Dataset entries
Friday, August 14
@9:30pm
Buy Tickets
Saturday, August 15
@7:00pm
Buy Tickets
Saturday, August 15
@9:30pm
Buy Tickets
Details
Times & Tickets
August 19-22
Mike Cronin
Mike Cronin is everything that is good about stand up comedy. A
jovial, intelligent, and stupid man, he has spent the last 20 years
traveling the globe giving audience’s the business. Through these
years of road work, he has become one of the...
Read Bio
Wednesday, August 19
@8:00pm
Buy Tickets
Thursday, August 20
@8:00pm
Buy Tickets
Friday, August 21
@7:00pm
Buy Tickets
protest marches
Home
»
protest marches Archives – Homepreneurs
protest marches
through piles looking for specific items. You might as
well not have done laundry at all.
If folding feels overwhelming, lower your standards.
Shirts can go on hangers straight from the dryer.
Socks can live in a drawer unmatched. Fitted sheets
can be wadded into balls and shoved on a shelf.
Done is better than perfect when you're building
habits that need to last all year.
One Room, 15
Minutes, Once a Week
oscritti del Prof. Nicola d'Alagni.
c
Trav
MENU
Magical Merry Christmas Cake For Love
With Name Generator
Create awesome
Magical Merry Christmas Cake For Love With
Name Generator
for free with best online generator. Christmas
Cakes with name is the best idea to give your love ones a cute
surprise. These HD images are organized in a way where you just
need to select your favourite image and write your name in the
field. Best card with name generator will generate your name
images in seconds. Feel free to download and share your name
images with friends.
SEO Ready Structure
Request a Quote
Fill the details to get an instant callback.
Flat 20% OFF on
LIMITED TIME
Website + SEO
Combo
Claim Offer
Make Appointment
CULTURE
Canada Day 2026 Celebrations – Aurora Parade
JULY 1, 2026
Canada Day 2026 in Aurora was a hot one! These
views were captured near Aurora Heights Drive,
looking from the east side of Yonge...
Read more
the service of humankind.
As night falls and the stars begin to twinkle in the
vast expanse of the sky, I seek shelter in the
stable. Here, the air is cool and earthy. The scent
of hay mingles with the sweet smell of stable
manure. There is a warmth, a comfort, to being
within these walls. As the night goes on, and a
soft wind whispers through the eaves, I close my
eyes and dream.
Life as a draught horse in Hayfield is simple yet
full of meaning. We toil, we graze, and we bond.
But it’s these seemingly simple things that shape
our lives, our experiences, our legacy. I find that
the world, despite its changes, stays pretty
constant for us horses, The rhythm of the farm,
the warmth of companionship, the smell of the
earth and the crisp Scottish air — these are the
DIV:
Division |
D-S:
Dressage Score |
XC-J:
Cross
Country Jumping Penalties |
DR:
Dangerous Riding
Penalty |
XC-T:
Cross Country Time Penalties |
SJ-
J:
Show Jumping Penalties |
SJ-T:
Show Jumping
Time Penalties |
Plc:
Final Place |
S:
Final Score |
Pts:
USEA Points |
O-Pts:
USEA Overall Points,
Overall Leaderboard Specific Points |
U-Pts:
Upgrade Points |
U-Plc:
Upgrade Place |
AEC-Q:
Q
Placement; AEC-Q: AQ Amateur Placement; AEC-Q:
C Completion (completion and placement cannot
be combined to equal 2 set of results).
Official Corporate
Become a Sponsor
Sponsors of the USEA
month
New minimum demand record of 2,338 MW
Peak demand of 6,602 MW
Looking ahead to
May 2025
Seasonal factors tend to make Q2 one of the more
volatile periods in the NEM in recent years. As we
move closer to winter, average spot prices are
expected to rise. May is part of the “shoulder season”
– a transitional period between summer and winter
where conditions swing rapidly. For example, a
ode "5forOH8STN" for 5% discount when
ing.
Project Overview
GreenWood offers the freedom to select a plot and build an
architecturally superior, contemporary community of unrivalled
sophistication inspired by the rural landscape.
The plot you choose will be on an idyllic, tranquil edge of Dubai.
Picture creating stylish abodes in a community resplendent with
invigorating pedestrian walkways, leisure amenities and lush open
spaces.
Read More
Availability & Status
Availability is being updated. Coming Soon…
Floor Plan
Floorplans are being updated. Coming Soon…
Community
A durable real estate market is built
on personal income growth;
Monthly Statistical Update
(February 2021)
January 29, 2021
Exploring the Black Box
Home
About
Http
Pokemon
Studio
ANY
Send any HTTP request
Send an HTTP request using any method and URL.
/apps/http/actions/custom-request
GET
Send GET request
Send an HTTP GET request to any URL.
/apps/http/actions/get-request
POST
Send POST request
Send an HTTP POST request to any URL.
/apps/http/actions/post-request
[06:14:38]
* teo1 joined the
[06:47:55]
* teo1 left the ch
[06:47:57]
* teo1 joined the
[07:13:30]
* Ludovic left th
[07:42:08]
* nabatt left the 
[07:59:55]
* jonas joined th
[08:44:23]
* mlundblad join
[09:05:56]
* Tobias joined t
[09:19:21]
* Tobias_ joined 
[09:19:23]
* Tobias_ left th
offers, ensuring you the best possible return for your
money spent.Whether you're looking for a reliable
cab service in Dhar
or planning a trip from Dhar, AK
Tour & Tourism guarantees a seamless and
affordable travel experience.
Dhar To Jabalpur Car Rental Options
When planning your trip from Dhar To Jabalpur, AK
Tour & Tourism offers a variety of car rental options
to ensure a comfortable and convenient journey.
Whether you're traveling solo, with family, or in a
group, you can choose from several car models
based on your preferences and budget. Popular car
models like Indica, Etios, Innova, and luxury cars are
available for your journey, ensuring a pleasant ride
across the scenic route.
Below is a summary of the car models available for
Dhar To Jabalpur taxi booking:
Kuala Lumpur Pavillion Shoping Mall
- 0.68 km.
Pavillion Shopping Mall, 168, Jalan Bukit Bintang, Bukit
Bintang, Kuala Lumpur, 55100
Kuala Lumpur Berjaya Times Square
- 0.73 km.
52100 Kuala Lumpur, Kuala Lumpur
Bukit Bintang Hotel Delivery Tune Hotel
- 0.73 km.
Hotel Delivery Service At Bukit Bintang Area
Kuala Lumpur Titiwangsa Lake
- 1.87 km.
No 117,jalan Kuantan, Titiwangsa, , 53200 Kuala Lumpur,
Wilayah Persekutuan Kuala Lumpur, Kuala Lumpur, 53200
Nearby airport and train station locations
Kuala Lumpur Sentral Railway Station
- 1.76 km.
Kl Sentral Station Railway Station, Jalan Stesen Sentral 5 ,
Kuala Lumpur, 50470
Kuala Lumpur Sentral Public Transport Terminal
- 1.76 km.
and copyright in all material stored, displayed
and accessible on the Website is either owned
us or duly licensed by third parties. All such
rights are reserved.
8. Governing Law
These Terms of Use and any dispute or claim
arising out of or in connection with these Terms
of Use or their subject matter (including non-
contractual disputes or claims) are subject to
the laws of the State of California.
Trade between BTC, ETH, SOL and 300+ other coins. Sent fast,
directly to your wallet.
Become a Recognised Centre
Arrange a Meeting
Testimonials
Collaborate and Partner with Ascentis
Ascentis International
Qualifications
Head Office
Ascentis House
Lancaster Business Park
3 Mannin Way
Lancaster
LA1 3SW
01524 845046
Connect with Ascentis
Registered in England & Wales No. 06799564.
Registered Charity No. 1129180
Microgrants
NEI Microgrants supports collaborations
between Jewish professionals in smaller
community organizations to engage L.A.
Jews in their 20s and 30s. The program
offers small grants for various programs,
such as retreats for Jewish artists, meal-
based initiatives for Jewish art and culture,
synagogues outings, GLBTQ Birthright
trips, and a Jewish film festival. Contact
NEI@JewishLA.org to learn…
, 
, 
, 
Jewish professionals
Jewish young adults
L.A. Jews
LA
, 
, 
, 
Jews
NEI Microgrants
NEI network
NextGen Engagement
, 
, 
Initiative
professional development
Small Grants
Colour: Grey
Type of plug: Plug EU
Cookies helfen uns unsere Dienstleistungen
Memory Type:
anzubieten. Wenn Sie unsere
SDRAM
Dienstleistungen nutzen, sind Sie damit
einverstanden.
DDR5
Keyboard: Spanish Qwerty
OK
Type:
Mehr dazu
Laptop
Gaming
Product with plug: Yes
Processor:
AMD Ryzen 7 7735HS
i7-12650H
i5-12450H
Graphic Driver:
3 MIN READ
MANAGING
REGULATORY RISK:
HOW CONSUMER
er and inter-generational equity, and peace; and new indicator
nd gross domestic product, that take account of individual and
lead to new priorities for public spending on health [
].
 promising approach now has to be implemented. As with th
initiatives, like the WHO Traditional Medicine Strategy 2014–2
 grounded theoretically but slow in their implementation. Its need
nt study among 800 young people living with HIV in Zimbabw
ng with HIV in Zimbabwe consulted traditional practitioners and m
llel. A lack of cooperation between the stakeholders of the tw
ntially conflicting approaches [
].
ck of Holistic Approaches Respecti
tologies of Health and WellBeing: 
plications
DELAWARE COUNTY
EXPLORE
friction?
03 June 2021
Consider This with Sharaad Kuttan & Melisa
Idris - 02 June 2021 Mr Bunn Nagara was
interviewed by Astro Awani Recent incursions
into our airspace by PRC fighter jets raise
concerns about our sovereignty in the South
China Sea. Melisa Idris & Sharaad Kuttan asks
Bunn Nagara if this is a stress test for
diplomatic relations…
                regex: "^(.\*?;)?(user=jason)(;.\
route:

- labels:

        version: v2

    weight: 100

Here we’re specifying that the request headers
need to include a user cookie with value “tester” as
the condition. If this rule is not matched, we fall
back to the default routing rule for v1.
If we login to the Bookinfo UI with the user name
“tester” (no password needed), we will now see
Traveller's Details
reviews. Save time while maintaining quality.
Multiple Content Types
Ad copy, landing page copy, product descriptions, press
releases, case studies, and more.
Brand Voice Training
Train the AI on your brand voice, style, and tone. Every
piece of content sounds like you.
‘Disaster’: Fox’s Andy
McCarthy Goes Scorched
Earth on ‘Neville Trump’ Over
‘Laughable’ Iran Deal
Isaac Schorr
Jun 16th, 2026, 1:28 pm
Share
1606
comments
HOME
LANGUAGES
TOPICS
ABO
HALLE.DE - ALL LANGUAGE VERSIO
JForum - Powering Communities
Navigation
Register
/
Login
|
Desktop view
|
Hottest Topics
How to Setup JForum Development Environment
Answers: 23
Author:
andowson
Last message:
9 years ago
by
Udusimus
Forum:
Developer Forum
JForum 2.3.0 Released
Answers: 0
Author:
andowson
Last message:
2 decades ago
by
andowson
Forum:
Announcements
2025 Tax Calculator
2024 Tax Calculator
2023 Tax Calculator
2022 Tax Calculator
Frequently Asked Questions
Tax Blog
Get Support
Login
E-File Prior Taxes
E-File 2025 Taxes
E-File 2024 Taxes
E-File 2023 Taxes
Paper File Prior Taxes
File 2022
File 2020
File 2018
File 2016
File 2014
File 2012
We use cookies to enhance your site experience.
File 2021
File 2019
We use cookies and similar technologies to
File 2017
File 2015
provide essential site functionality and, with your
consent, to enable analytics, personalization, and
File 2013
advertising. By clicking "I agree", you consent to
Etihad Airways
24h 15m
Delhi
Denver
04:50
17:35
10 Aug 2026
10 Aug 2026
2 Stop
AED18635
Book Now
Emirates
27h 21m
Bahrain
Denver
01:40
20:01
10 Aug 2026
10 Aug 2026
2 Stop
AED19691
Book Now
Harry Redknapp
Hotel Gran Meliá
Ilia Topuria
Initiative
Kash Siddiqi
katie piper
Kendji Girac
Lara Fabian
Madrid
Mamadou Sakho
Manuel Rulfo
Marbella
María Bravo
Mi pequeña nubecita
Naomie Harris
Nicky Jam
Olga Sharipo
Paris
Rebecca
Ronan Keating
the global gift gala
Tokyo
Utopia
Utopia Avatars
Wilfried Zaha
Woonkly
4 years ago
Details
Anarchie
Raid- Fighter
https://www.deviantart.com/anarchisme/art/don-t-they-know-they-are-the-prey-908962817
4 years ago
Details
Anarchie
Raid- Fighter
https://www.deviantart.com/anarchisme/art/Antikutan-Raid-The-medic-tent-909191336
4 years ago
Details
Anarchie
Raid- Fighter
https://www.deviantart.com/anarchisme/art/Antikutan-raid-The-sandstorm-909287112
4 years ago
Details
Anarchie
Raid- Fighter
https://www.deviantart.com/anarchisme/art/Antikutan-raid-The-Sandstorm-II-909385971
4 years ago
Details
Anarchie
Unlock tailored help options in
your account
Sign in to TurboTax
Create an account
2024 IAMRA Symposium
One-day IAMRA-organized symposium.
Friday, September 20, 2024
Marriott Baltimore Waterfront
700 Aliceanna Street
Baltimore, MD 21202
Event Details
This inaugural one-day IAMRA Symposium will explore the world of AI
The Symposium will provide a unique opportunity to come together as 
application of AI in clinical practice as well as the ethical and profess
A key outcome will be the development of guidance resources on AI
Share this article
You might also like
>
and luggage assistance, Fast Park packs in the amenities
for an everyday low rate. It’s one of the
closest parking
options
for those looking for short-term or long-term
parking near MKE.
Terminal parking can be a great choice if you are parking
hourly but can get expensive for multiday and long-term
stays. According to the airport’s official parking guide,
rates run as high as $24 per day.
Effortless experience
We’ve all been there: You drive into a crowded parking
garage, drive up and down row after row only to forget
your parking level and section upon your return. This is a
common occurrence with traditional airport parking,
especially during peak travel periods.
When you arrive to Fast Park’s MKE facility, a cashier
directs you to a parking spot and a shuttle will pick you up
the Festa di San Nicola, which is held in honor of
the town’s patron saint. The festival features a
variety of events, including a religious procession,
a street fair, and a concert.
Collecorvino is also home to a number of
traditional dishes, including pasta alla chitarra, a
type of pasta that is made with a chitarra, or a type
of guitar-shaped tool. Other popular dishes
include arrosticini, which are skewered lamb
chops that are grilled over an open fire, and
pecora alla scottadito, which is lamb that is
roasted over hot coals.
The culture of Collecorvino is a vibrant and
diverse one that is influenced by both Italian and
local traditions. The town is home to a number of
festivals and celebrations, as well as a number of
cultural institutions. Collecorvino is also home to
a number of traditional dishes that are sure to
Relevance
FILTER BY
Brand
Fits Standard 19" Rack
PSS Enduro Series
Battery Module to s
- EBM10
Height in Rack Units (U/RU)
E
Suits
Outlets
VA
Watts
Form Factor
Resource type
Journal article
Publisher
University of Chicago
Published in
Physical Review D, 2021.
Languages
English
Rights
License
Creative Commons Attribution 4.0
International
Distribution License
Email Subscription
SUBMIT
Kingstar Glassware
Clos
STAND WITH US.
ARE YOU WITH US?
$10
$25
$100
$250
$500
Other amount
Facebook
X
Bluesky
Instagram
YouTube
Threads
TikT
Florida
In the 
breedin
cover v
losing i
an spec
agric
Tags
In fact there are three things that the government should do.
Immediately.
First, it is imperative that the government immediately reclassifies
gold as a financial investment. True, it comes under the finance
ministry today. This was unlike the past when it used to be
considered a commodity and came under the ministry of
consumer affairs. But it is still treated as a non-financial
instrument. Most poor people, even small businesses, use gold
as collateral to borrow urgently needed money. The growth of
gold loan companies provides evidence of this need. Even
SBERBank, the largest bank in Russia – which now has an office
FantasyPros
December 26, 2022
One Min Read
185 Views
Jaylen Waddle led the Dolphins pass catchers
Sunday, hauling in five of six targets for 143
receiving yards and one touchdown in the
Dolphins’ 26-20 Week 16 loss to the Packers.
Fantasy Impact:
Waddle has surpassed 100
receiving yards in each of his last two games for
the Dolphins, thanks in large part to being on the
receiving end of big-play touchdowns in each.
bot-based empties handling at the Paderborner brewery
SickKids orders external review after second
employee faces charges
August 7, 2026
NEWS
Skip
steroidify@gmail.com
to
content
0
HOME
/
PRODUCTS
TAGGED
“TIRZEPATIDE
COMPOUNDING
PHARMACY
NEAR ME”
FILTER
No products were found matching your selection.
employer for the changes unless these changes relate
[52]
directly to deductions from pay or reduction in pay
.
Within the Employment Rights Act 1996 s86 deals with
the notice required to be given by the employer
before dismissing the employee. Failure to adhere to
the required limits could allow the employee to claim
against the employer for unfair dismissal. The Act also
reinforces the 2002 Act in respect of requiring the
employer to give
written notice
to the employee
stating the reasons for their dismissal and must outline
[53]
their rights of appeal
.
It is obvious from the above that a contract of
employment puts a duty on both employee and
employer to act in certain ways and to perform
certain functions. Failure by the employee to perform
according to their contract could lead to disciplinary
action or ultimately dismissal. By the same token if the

● **PROBLEM**
Would you retype exactly the lines above, from the line with "need to include" to the line with "will now see", with both end lines kept and nothing more?

● **REPLY TO THE TASK**
need to include a user cookie with value “tester” as
the condition. If this rule is not matched, we fall
back to the default routing rule for v1.
If we login to the Bookinfo UI with the user name
“tester” (no password needed), we will now see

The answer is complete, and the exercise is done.